■ Job item
Every line below that holds the string "liquid" should be copied out.

■ Input material

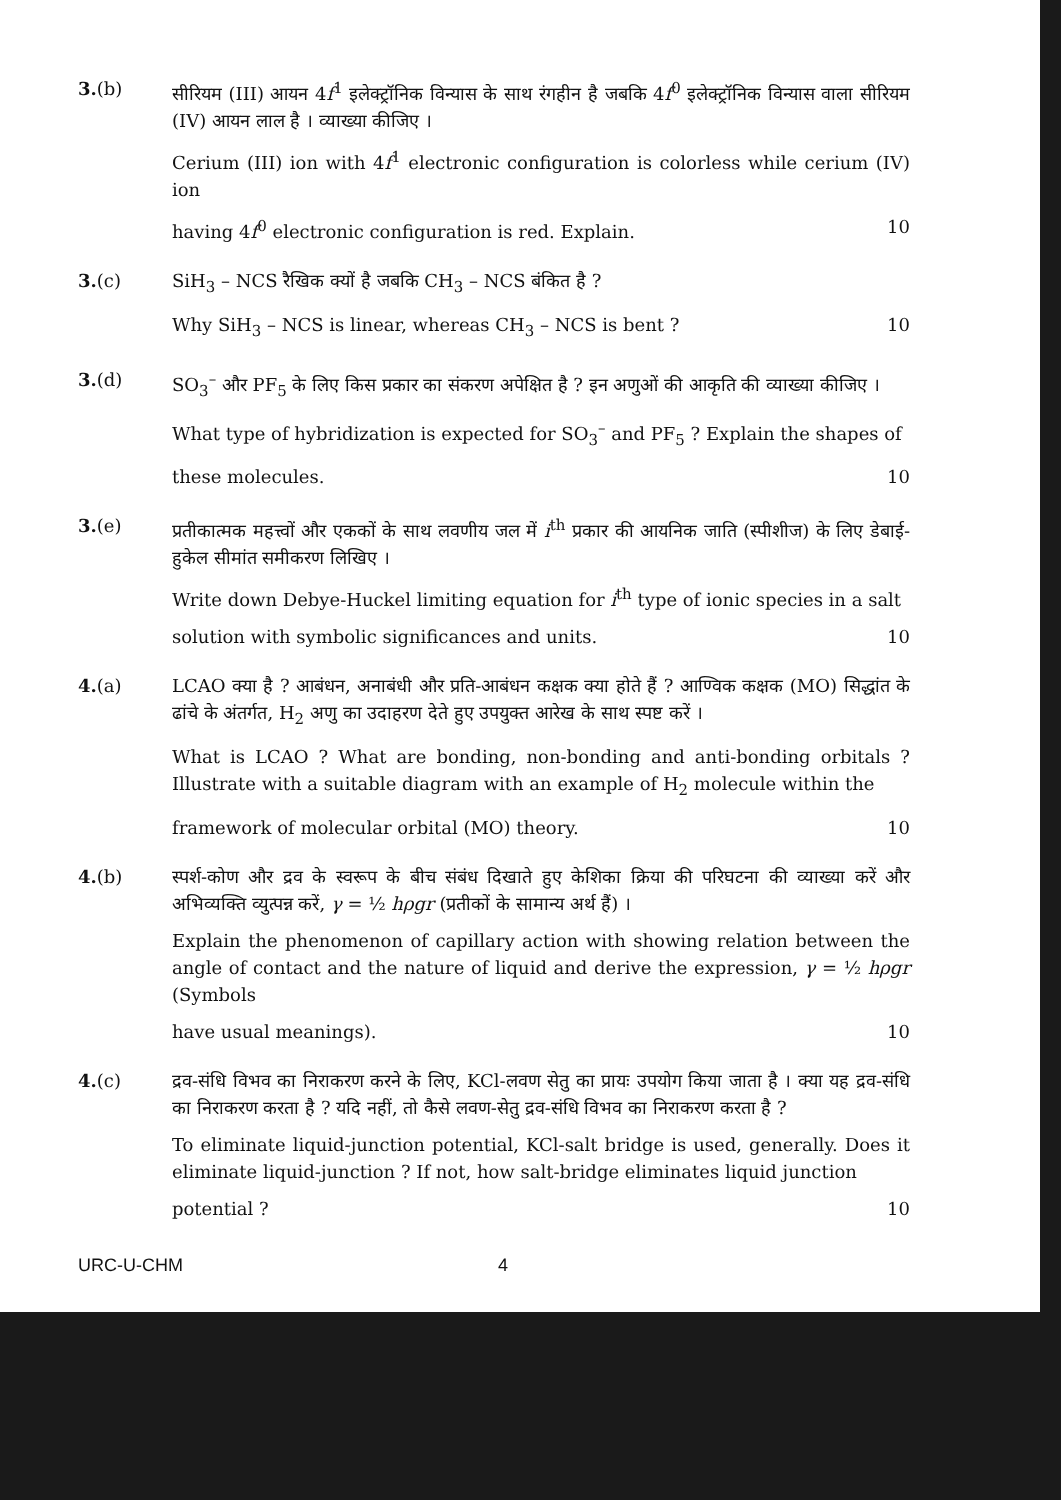3.(b) सीरियम (III) आयन 4f<sup>1</sup> इलेक्ट्रॉनिक विन्यास के साथ रंगहीन है जबकि 4f<sup>0</sup> इलेक्ट्रॉनिक विन्यास वाला सीरियम (IV) आयन लाल है । व्याख्या कीजिए ।
Cerium (III) ion with 4f<sup>1</sup> electronic configuration is colorless while cerium (IV) ion
having 4f<sup>0</sup> electronic configuration is red. Explain. 10
3.(c) SiH<sub>3</sub> – NCS रैखिक क्यों है जबकि CH<sub>3</sub> – NCS बंकित है ?
Why SiH<sub>3</sub> – NCS is linear, whereas CH<sub>3</sub> – NCS is bent ? 10
3.(d) SO<sub>3</sub><sup>–</sup> और PF<sub>5</sub> के लिए किस प्रकार का संकरण अपेक्षित है ? इन अणुओं की आकृति की व्याख्या कीजिए ।
What type of hybridization is expected for SO<sub>3</sub><sup>–</sup> and PF<sub>5</sub> ? Explain the shapes of
these molecules. 10
3.(e) प्रतीकात्मक महत्त्वों और एककों के साथ लवणीय जल में i<sup>th</sup> प्रकार की आयनिक जाति (स्पीशीज) के लिए डेबाई-हुकेल सीमांत समीकरण लिखिए ।
Write down Debye-Huckel limiting equation for i<sup>th</sup> type of ionic species in a salt
solution with symbolic significances and units. 10
4.(a) LCAO क्या है ? आबंधन, अनाबंधी और प्रति-आबंधन कक्षक क्या होते हैं ? आण्विक कक्षक (MO) सिद्धांत के ढांचे के अंतर्गत, H<sub>2</sub> अणु का उदाहरण देते हुए उपयुक्त आरेख के साथ स्पष्ट करें ।
What is LCAO ? What are bonding, non-bonding and anti-bonding orbitals ? Illustrate with a suitable diagram with an example of H<sub>2</sub> molecule within the
framework of molecular orbital (MO) theory. 10
4.(b) स्पर्श-कोण और द्रव के स्वरूप के बीच संबंध दिखाते हुए केशिका क्रिया की परिघटना की व्याख्या करें और अभिव्यक्ति व्युत्पन्न करें, γ = ½ hρgr (प्रतीकों के सामान्य अर्थ हैं) ।
Explain the phenomenon of capillary action with showing relation between the angle of contact and the nature of liquid and derive the expression, γ = ½ hρgr (Symbols
have usual meanings). 10
4.(c) द्रव-संधि विभव का निराकरण करने के लिए, KCl-लवण सेतु का प्रायः उपयोग किया जाता है । क्या यह द्रव-संधि का निराकरण करता है ? यदि नहीं, तो कैसे लवण-सेतु द्रव-संधि विभव का निराकरण करता है ?
To eliminate liquid-junction potential, KCl-salt bridge is used, generally. Does it eliminate liquid-junction ? If not, how salt-bridge eliminates liquid junction
potential ? 10
URC-U-CHM 4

■ Response to this exercise
Explain the phenomenon of capillary action with showing relation between the angle of contact and the nature of liquid and derive the expression, γ = ½ hρgr (Symbols
To eliminate liquid-junction potential, KCl-salt bridge is used, generally. Does it eliminate liquid-junction ? If not, how salt-bridge eliminates liquid junction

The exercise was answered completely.